[Page-level text extractions]
____________
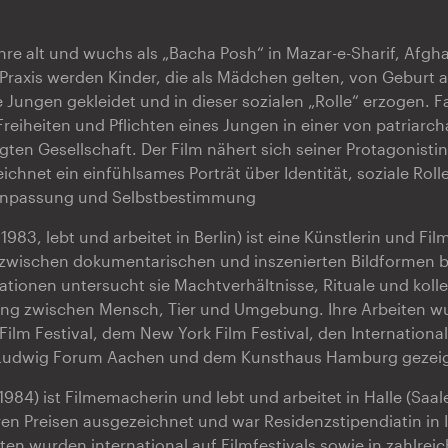
ahre alt und wuchs als „Bacha Posh“ in Mazar-e-Sharif, Afgh
n Praxis werden Kinder, die als Mädchen gelten, von Geburt 
 Jungen gekleidet und in dieser sozialen „Rolle“ erzogen. F
reiheiten und Pflichten eines Jungen in einer von patriarch
gten Gesellschaft. Der Film nähert sich seiner Protagonistin
eichnet ein einfühlsames Porträt über Identität, soziale Rol
 Anpassung und Selbstbestimmung
1983, lebt und arbeitet in Berlin) ist eine Künstlerin und F
 zwischen dokumentarischen und inszenierten Bildformen b
lationen untersucht sie Machtverhältnisse, Rituale und kolle
ung zwischen Mensch, Tier und Umgebung. Ihre Arbeiten wu
ilm Festival, dem New York Film Festival, den Internationa
 Ludwig Forum Aachen und dem Kunsthaus Hamburg gezeig
1984) ist Filmemacherin und lebt und arbeitet in Halle (Saale
n Preisen ausgezeichnet und war Residenzstipendiatin in 
iten wurden international auf Filmfestivals sowie in zahlrei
____________
**Your goal**. Filter the records above down to the lines containing "Jungen".

**Response to this exercise**.
 Jungen gekleidet und in dieser sozialen „Rolle“ erzogen. F
reiheiten und Pflichten eines Jungen in einer von patriarch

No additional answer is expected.